Yes, that's right, in his belly button. He sometime works outside a lot and walks in remote areas with tall grasses, etc... so he had me check his body over really well when he came home from work last Thursday. Well, I stupidly failed to look in his belly button







and so did he. Well, yesterday (an entire week later) he sat on the couch next to me and I happened to just look over at the exact right angle and I said "You have something really gross in your belly button" and he jumped up and looked and sure enough. It turns out that his belly button is the perfect little garage for a tick. So, anyway, It was so firmly attached that I didn't feel comfortable removing it, so I sent him to the clinic where they removed it and promptly wrote him an RX for an 21 day antibiotic







:. DH asked the Dr. why he would need one, given the fact that he isn't showing any signs of being sick and Lyme disease is extremely rare in our area. (I know that there are other tick-borne diseases too) The Dr. responded... "well, one of the basic tenets of medicine is to first do no harm







:ah, ok... so I guess giving a 21 day antibiotic that is most likely unnecessary is doing no harm.

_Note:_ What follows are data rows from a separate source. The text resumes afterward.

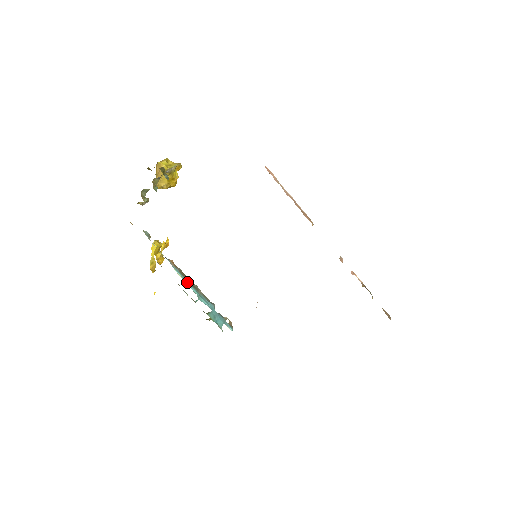
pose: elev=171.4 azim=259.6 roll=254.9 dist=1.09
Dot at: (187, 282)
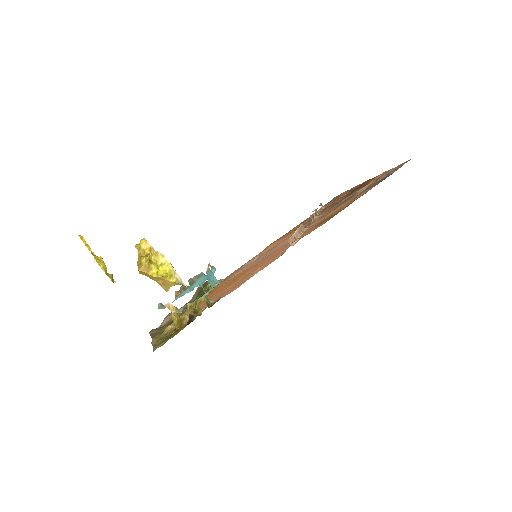
Dot at: (191, 289)
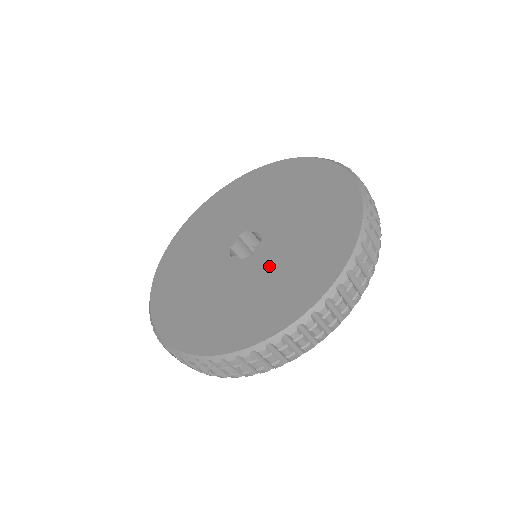
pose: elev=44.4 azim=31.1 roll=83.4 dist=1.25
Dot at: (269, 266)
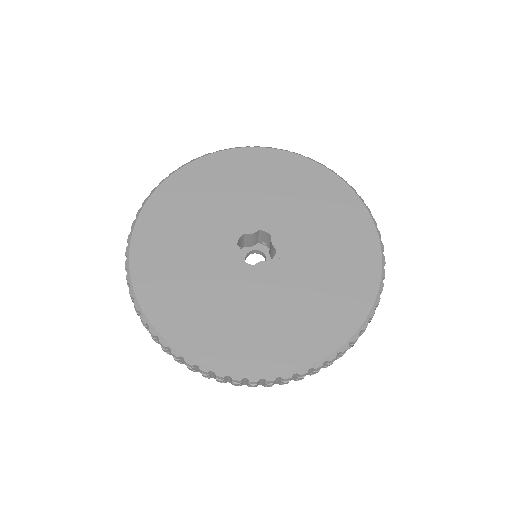
Dot at: (254, 296)
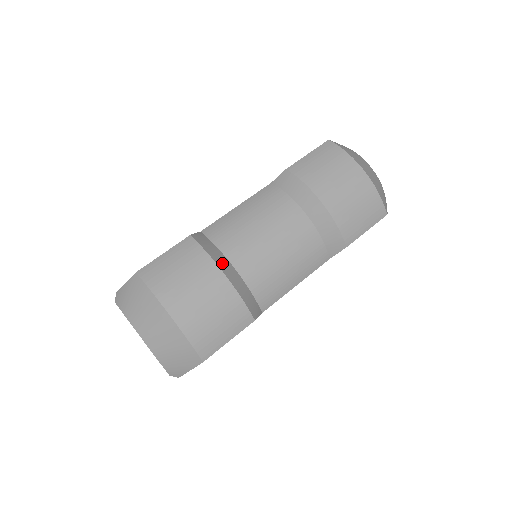
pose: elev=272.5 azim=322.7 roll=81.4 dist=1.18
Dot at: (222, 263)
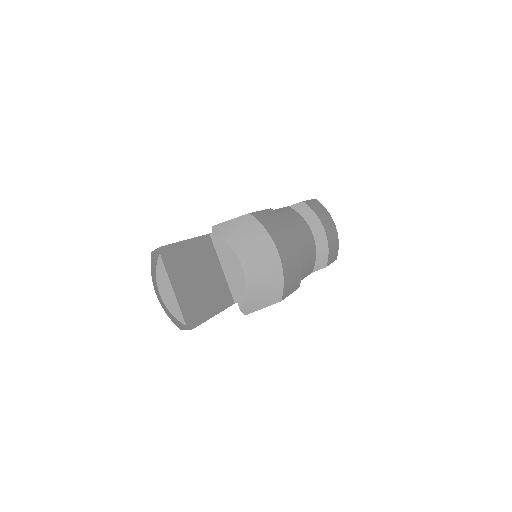
Dot at: occluded
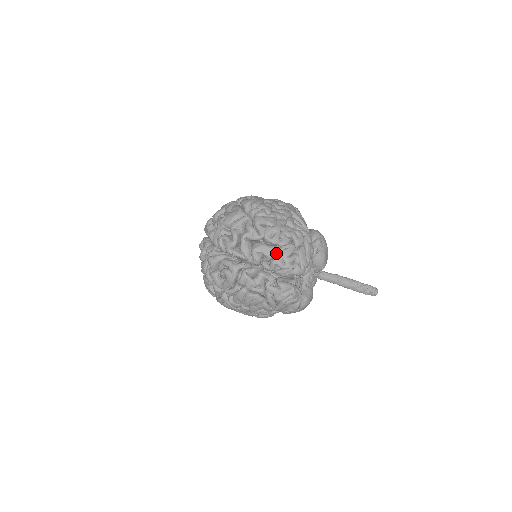
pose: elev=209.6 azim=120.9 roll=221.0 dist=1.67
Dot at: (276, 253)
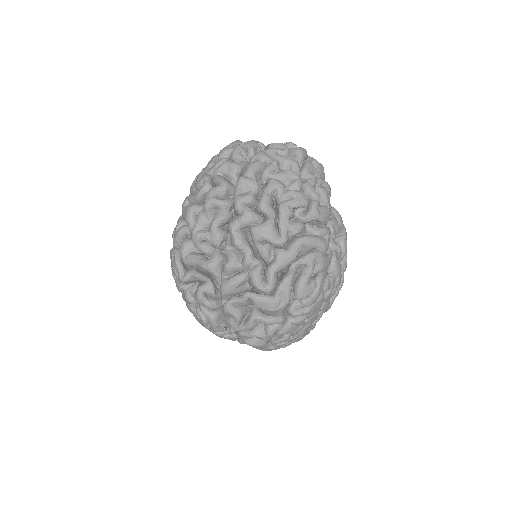
Dot at: occluded
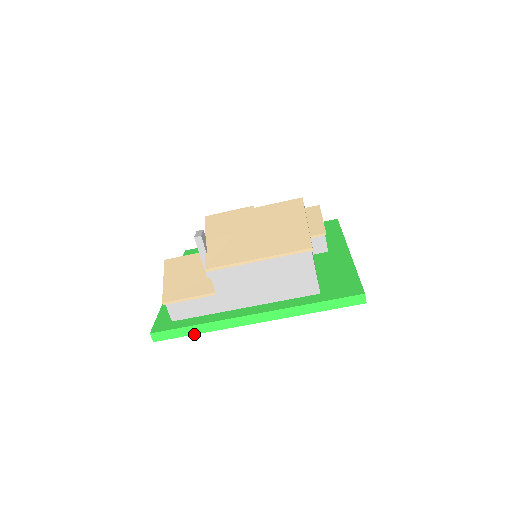
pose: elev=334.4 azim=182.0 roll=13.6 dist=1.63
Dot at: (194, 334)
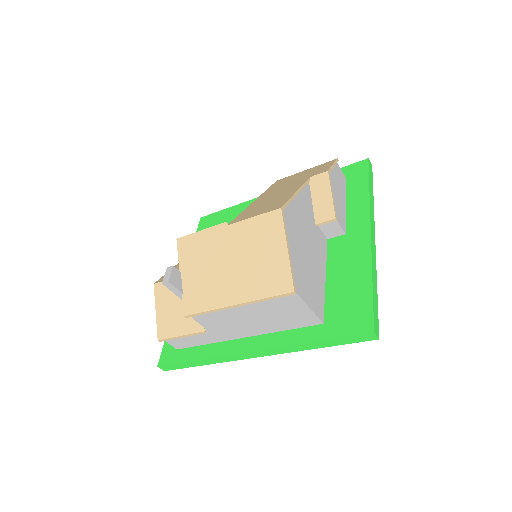
Dot at: occluded
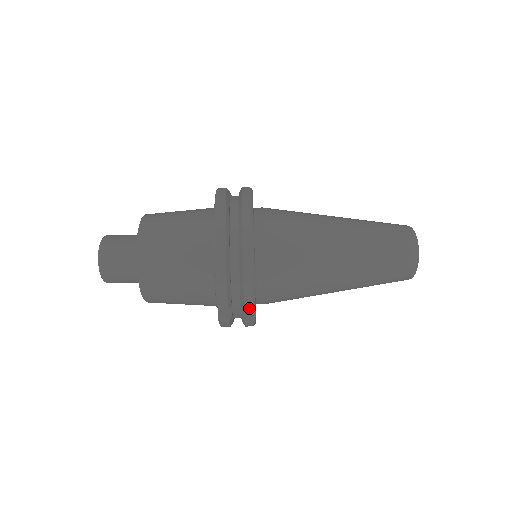
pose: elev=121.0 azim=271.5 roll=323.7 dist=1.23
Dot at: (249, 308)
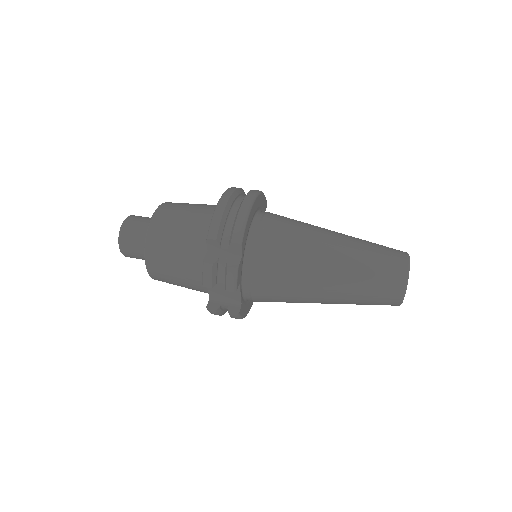
Dot at: (235, 258)
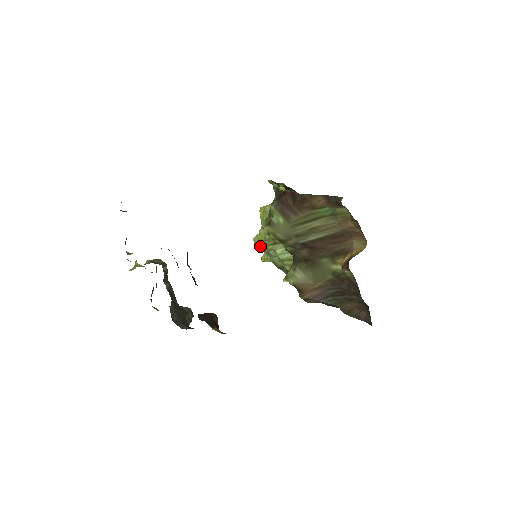
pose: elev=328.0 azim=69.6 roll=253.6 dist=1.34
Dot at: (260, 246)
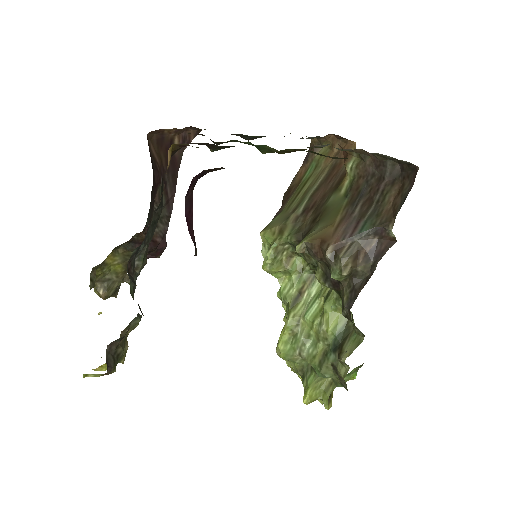
Dot at: (284, 342)
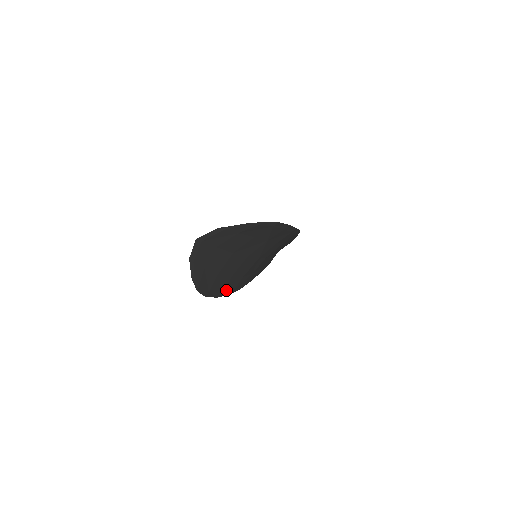
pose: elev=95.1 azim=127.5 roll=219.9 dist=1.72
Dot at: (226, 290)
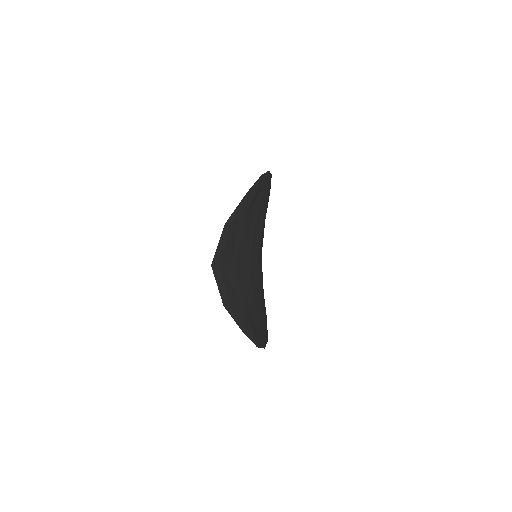
Dot at: (266, 323)
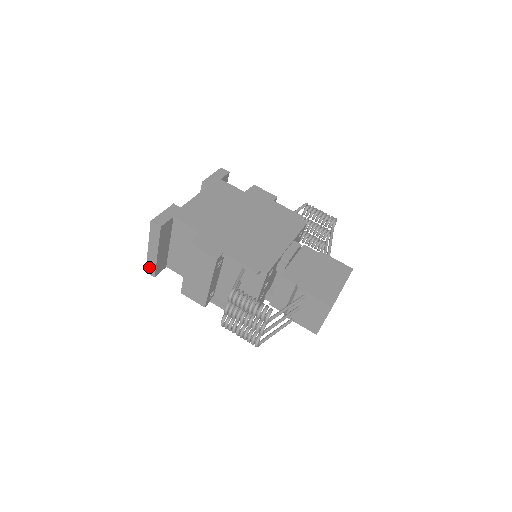
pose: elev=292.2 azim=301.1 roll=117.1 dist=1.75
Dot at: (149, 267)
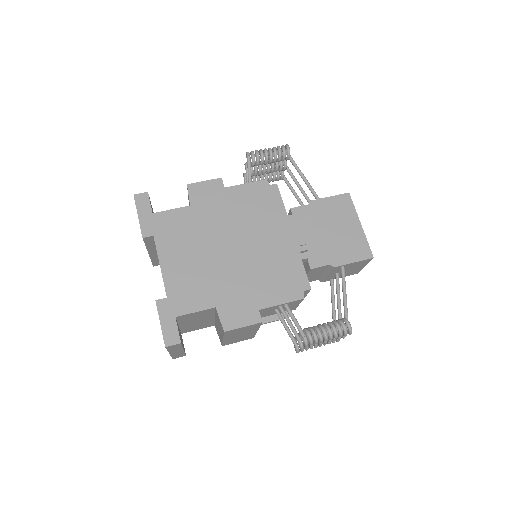
Dot at: (176, 357)
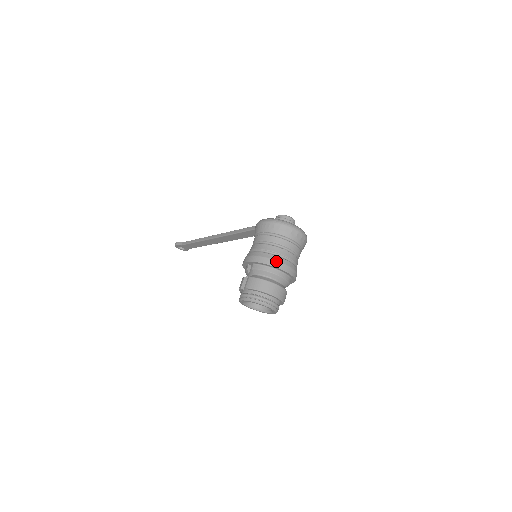
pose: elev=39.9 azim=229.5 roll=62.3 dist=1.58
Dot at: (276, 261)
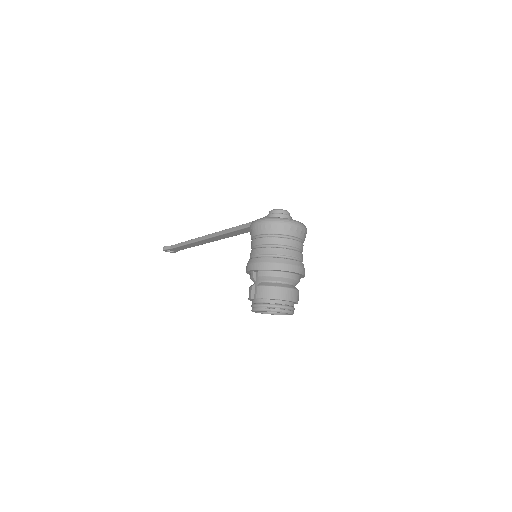
Dot at: (282, 264)
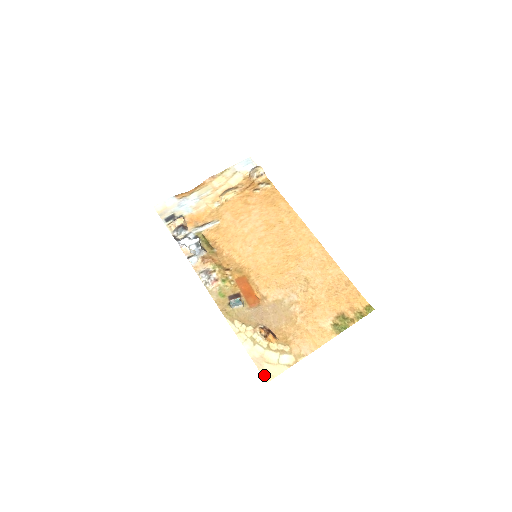
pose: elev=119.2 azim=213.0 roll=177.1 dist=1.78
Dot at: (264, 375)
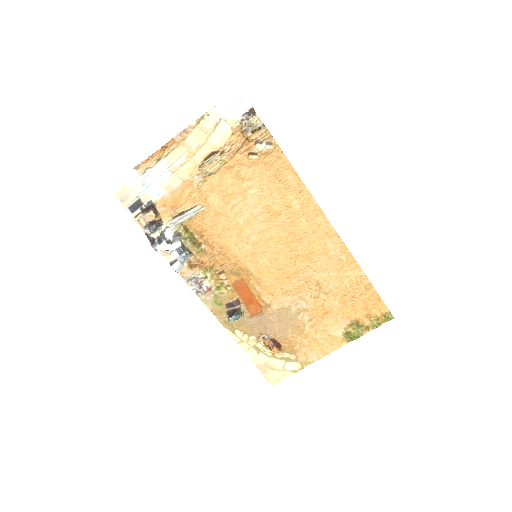
Dot at: (269, 380)
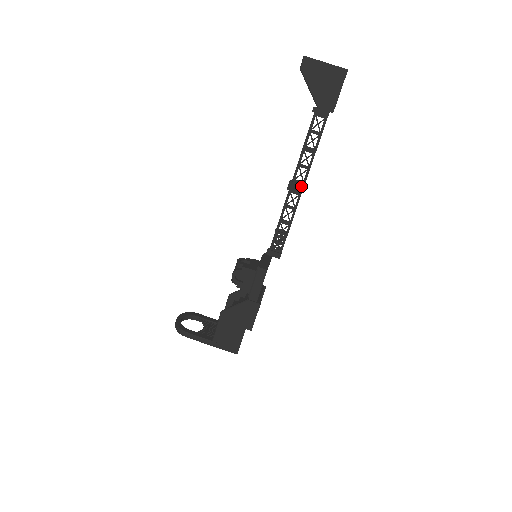
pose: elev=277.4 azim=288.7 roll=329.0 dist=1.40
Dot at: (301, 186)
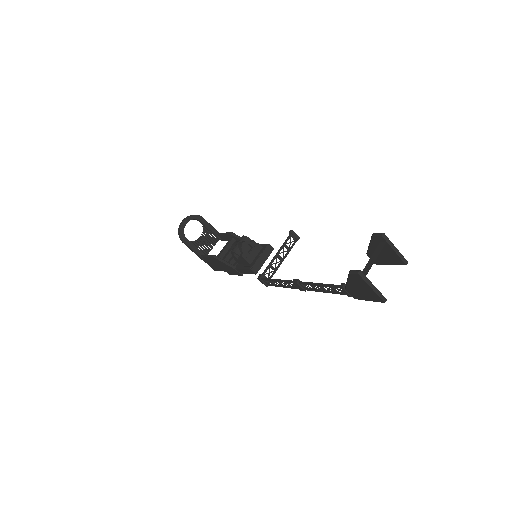
Dot at: (303, 289)
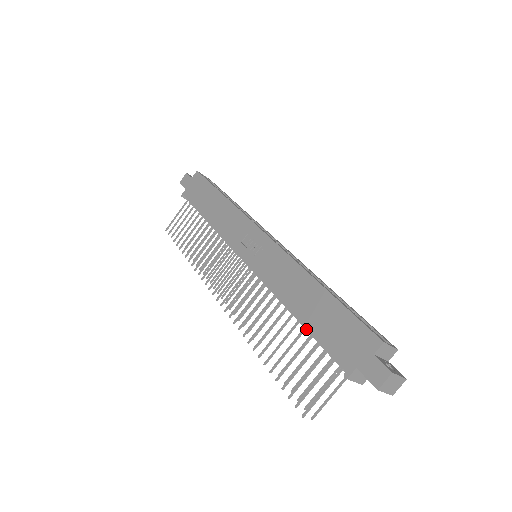
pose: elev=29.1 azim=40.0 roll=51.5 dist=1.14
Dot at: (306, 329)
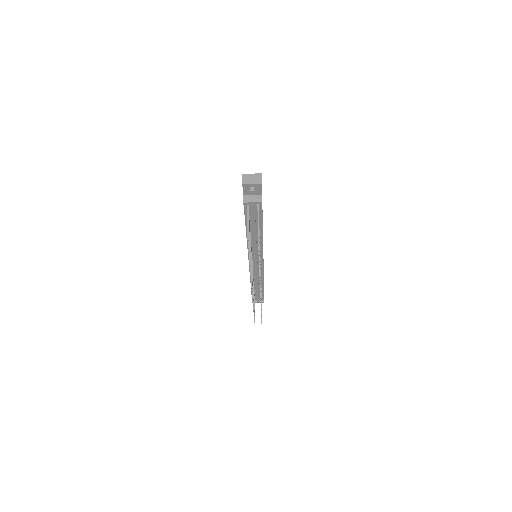
Dot at: (252, 228)
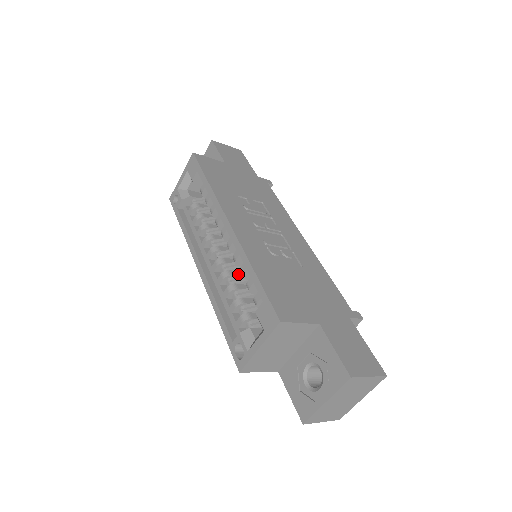
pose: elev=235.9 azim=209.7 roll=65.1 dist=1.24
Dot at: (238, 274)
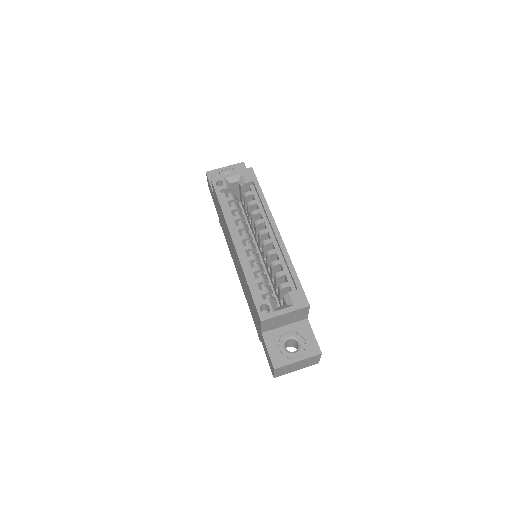
Dot at: occluded
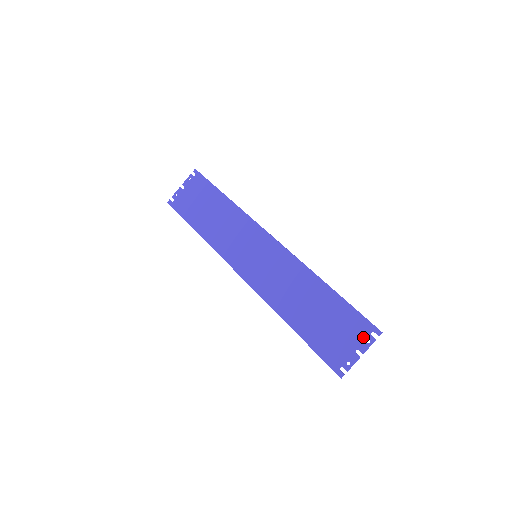
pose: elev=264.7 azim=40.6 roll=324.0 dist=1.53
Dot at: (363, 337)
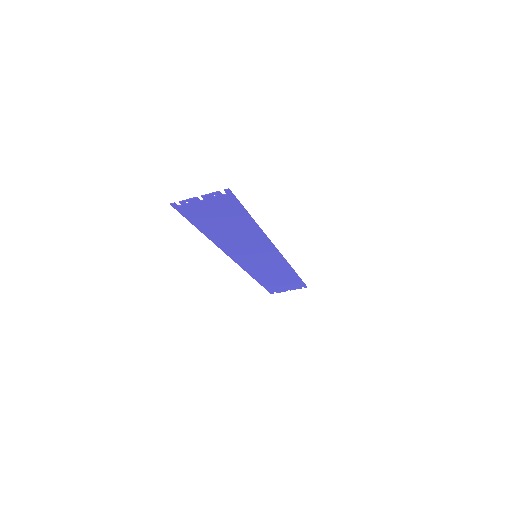
Dot at: occluded
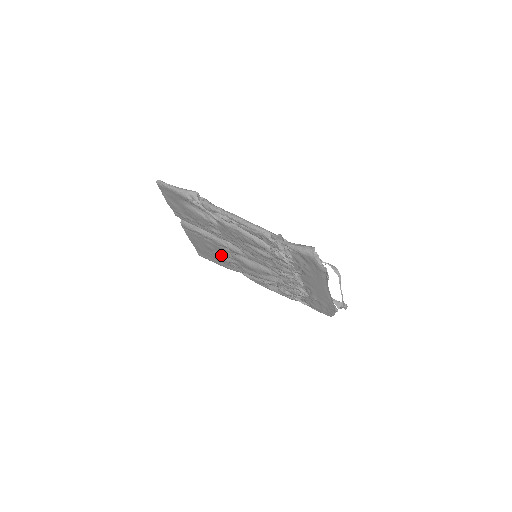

Hmmm. Then, as he was on his way out, the Dr. asked that age-old question. "Are you up to date on your teatnus booster?" That was just too much. He ended up getting into a big discussion with her about how tetanus is contracted, etc... she even mentioned the rusty nail







fallacy. She finally conceded that he probably didn't have anything to worry about as far as tetanus and the tick. The nurse then chimed in and said that in over 30 years of being a nurse, she had seen only one case of tetanus and it was in a very elderly man. So, yeah, needless to say, no fill on that antibiotic. I wonder why we steer clear of the clinic as much as we possibly can.


----------



## KMK_Mama (Jan 29, 2006)

Ewwww, I'm sorry.

I just talked to my SIL the other day and her friends little girl had just been diagnosed with Lyme Disease. It sounds very scary, especially for a 2 year old!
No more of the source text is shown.